SINGAPORE - Companies need to report near misses at the workplace and encourage workers to highlight hazards, in order to reduce the number of injuries resulting from industrial accidents.
Speaking at the launch of Safe Hands Campaign 2019 on Thursday (Jan 10), Minister of State for Manpower and National Development, Zaqy Mohamad, said such near-miss reports will plug gaps in existing safety procedures.
The campaign, an initiative by the Workplace Safety and Health Council, focuses on the prevention of machinery-related hand and finger injuries in the workplace.
He said for a near-miss reporting programme to be successful, a blame-free environment is critical.
"Workers should be encouraged to proactively flag out hazards without fear of reprisal," added Mr Zaqy.
Besides reporting near misses, he said companies should also enforce appropriate control measures.
These include machine guards to protect workers from pinch points and moving machine blades, and devices that shut off the electricity to potentially dangerous machines prior to repair and maintenance works.
While the number of hand and finger amputation cases in the workplace decreased from 140 in 2016 to 103 in 2018, Mr Zaqy said all of the injuries last year were preventable.
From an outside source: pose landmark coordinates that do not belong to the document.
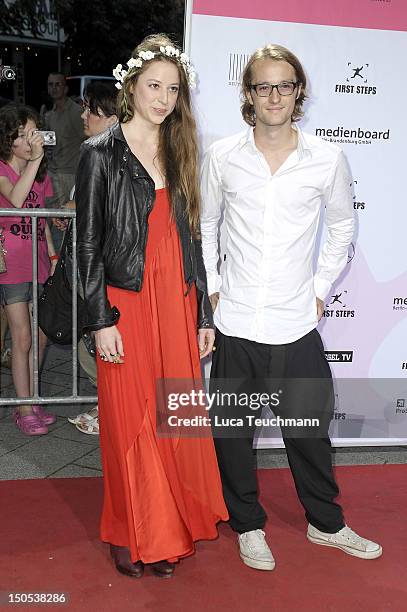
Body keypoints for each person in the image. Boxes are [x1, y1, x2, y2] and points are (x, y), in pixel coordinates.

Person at [200, 43, 382, 571]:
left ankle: (326, 525)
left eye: (284, 84)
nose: (274, 95)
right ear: (248, 95)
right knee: (233, 436)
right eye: (263, 85)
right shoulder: (223, 156)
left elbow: (343, 226)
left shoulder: (327, 158)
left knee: (309, 432)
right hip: (235, 320)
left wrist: (322, 286)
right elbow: (207, 224)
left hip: (296, 322)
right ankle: (248, 526)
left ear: (298, 91)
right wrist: (213, 285)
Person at [76, 34, 228, 578]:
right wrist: (99, 319)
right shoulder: (100, 153)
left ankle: (171, 526)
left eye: (172, 88)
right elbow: (88, 244)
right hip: (127, 302)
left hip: (178, 298)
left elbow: (192, 237)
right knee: (128, 417)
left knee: (174, 415)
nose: (162, 98)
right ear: (131, 86)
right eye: (153, 86)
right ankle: (130, 529)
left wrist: (204, 313)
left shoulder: (181, 148)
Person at [62, 81, 118, 436]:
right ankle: (109, 407)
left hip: (105, 270)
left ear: (112, 118)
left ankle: (111, 409)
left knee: (99, 341)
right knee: (93, 340)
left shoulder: (110, 156)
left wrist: (76, 206)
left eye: (92, 111)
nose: (84, 116)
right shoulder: (93, 152)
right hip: (91, 266)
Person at [0, 104, 57, 435]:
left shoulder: (42, 175)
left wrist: (51, 255)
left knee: (41, 336)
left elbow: (41, 218)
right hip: (12, 267)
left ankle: (31, 398)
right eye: (21, 134)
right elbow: (18, 200)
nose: (28, 140)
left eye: (33, 132)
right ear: (8, 139)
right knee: (21, 337)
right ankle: (22, 408)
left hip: (38, 265)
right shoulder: (4, 171)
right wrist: (34, 161)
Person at [44, 72, 84, 250]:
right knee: (51, 224)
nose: (54, 88)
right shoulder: (48, 115)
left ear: (65, 88)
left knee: (62, 225)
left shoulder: (77, 113)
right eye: (50, 84)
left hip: (70, 175)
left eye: (57, 84)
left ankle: (61, 267)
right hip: (52, 174)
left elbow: (87, 141)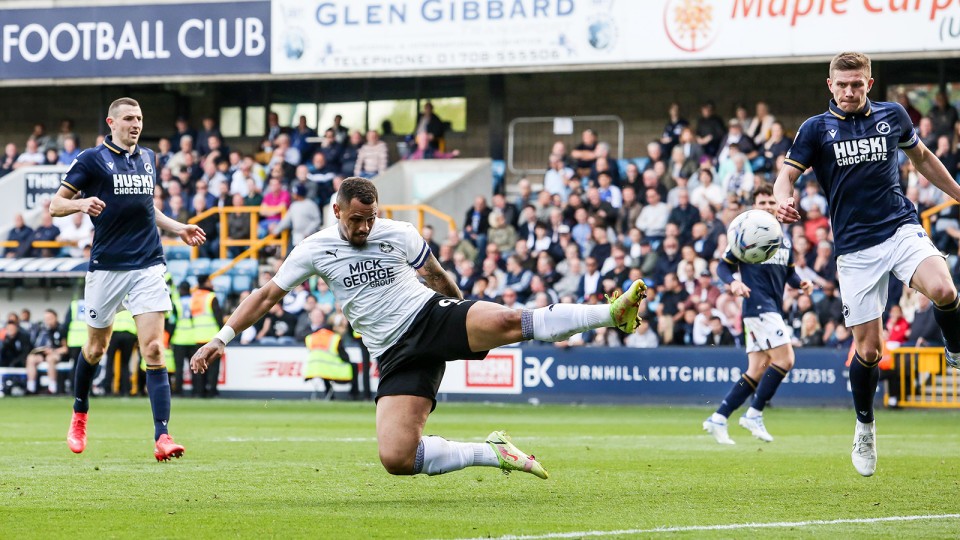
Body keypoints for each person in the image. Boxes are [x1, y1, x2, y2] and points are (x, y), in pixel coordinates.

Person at [191, 177, 648, 479]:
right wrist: (220, 338)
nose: (365, 227)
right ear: (336, 211)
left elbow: (436, 277)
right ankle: (493, 451)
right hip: (393, 353)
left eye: (371, 217)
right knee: (397, 458)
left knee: (511, 320)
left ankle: (612, 313)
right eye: (356, 219)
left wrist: (462, 310)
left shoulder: (399, 232)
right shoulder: (313, 249)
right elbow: (266, 296)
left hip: (430, 316)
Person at [775, 52, 960, 477]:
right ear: (830, 85)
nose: (849, 91)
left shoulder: (893, 116)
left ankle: (955, 348)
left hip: (899, 228)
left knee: (944, 289)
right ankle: (865, 427)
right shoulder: (815, 128)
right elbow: (786, 175)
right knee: (869, 351)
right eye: (842, 84)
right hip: (855, 250)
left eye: (857, 83)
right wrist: (783, 199)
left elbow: (922, 158)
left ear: (869, 84)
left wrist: (957, 193)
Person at [50, 97, 205, 461]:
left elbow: (145, 206)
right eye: (129, 118)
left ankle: (162, 436)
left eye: (139, 118)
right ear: (112, 122)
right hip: (107, 267)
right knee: (95, 349)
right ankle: (80, 413)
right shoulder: (91, 159)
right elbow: (56, 205)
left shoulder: (148, 157)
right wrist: (81, 203)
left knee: (154, 349)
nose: (136, 124)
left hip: (148, 264)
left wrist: (178, 227)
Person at [703, 184, 813, 445]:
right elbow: (722, 267)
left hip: (770, 308)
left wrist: (800, 283)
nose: (767, 206)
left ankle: (719, 417)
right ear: (754, 206)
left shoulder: (782, 237)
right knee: (786, 359)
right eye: (762, 203)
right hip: (758, 306)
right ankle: (754, 413)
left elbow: (789, 273)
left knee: (756, 370)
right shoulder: (745, 233)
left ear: (778, 205)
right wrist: (733, 283)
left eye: (771, 202)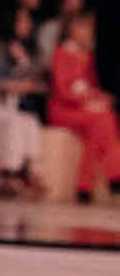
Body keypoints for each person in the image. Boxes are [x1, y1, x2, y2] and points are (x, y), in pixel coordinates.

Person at [47, 11, 120, 203]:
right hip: (63, 109)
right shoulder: (61, 53)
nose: (88, 32)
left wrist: (99, 98)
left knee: (103, 123)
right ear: (72, 29)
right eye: (84, 27)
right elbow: (63, 90)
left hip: (83, 110)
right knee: (105, 119)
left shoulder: (86, 55)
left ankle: (85, 187)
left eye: (90, 28)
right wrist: (88, 102)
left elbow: (90, 86)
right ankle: (113, 177)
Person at [0, 5, 48, 197]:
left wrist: (24, 62)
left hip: (14, 105)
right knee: (14, 122)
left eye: (29, 20)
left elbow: (37, 82)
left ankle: (31, 171)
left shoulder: (29, 49)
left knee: (30, 121)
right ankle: (11, 172)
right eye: (23, 20)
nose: (28, 25)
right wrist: (12, 85)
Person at [36, 0, 87, 72]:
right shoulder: (49, 28)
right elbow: (46, 62)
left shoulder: (86, 28)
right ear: (61, 2)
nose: (74, 4)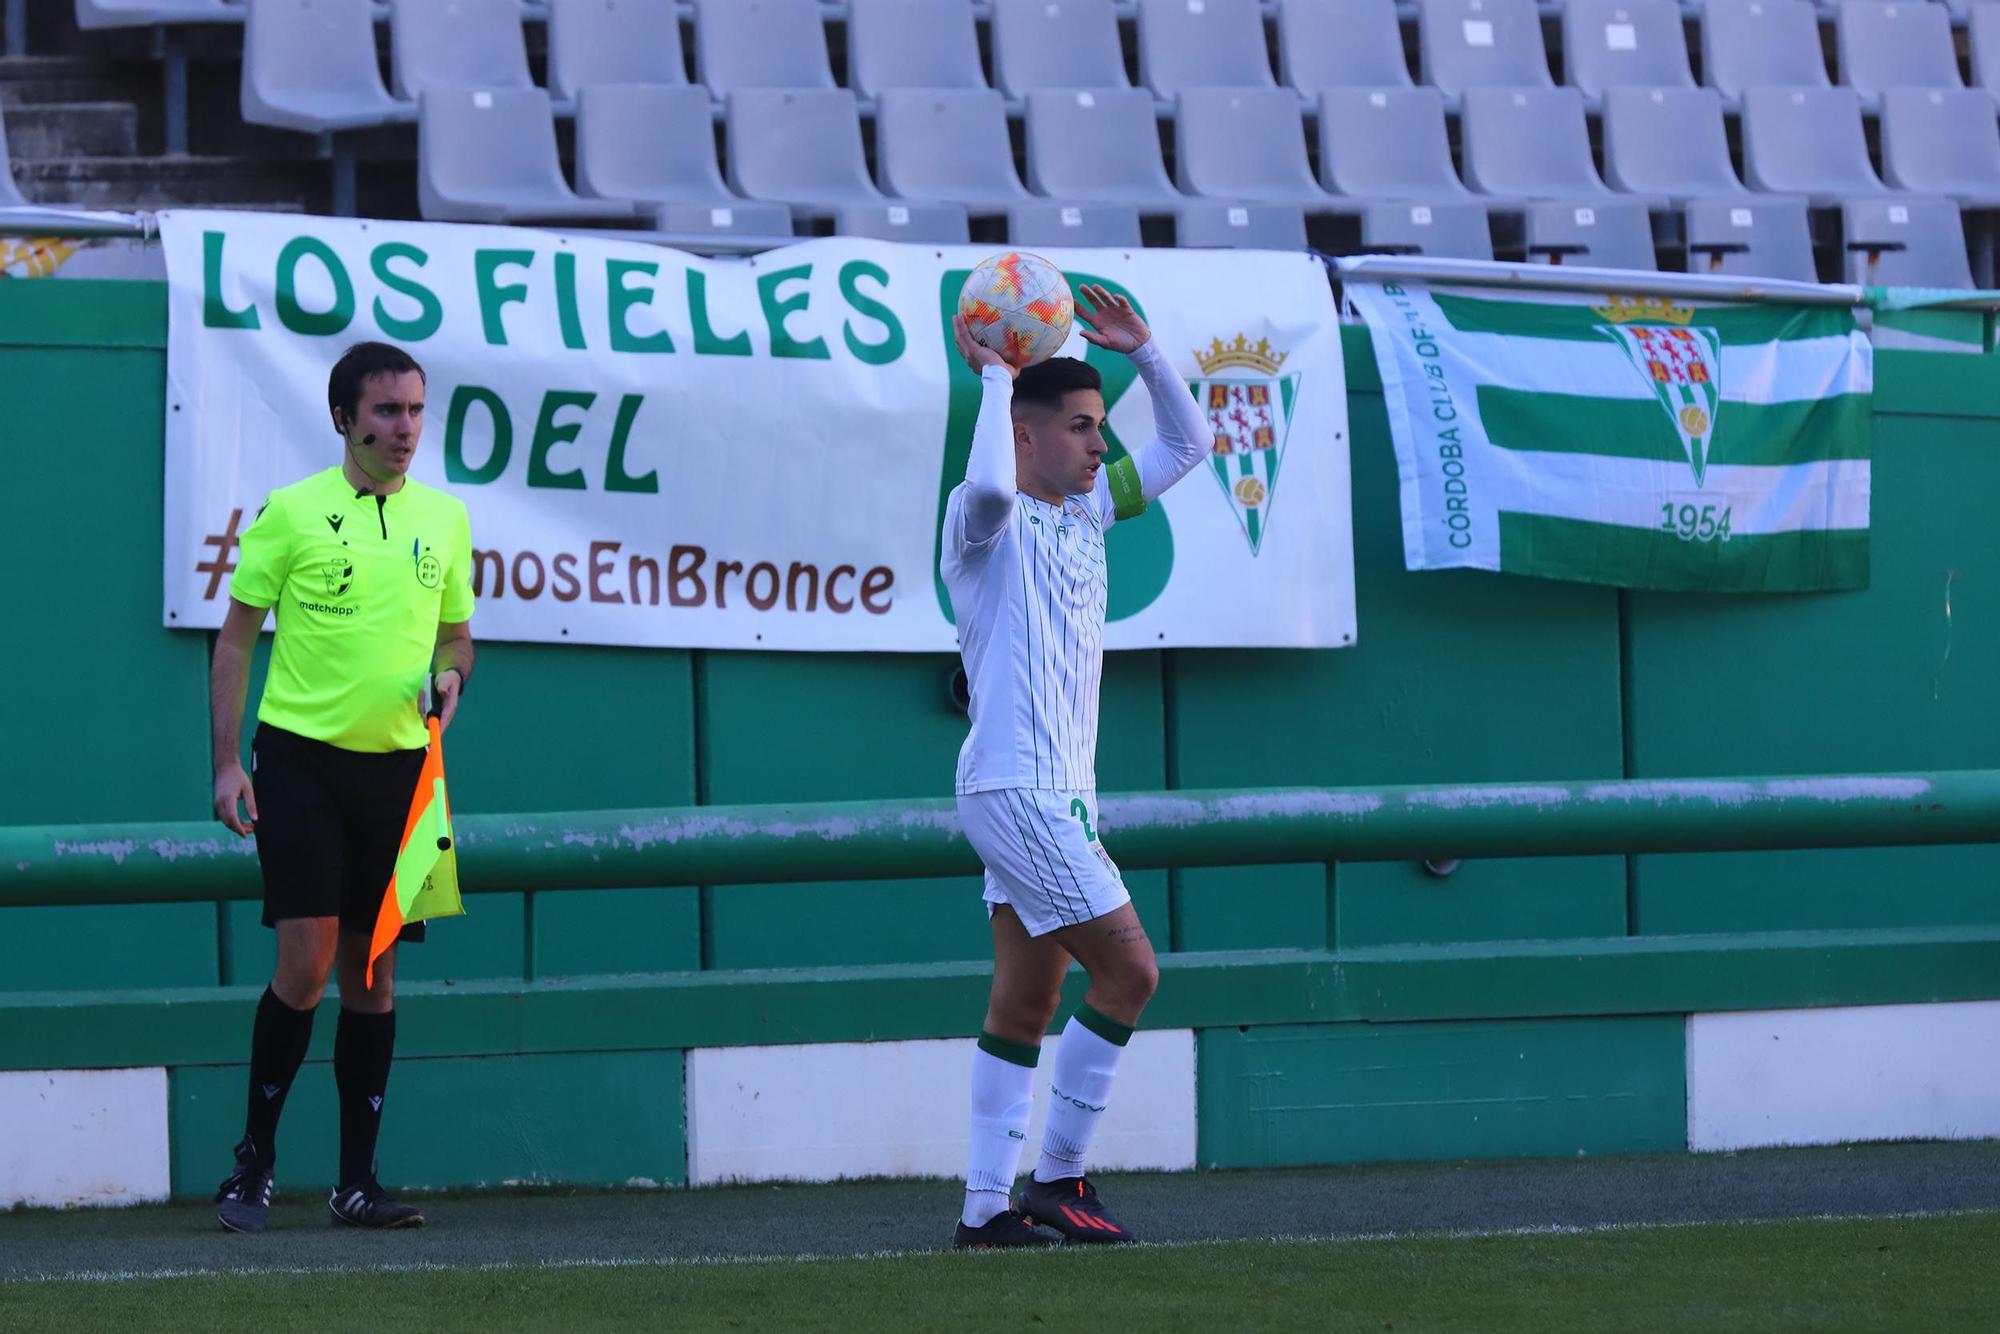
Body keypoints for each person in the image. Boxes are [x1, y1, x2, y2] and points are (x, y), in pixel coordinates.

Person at [941, 285, 1212, 1248]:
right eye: (1083, 427)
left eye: (1102, 427)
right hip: (1017, 790)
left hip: (1055, 795)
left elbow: (1189, 448)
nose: (1102, 445)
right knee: (1132, 971)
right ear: (1025, 436)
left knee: (1027, 994)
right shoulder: (985, 523)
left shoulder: (1086, 510)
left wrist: (1145, 352)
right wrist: (993, 377)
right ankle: (1059, 1177)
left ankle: (984, 1209)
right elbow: (982, 488)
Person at [208, 340, 475, 1233]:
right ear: (343, 419)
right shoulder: (290, 513)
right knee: (306, 963)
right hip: (300, 765)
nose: (404, 430)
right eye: (386, 412)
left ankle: (356, 1185)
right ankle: (254, 1164)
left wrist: (452, 676)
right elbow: (237, 640)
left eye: (414, 411)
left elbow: (456, 640)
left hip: (400, 772)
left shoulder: (445, 520)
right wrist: (225, 761)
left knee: (375, 972)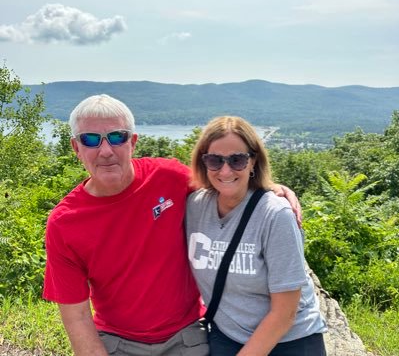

He added: "Inspections conducted by the Ministry of Manpower (MOM) last year revealed that all of the amputation injuries could have been prevented by measures such as conducting better risk assessments, installing machine guards, and providing lock-out and tag-out procedures during maintenance and repair."
A near-miss reporting regime introduced in 2012 saw Singapore Aero Engine Services (SAESL), a company which works on Rolls-Royce Trent aeroplane engines, reduce its accident rate by 65 per cent over the last three years.
Of the 1,342 employees at SAESL, 878 work with heavy machinery.
On Thursday, Mr Zaqy was given a tour of the company's facility in Loyang, where he was shown the equipment used to prevent machinery-related injuries.
Among other things, SAESL introduced safety cutters with ceramic blades, which are less hazardous than the ones with metal blades, and a braking system that allows machinery to stop within one or two revolutions in emergencies.
Mr Bill Wozniak, the company's chief executive, said: "At SAESL, we say that safety has no budget limit. If something needs to be done, we will make sure that it's funded and properly given."
This year's Safe Hands Campaign is focusing on the metalworking sector, which has more than 5,000 companies.
The sector accounts for one of the highest number of amputation injuries within the manufacturing industry.
There were 125 cases involving all forms of amputation injuries in 2017 across all industries and 143 the year before, MOM figures showed.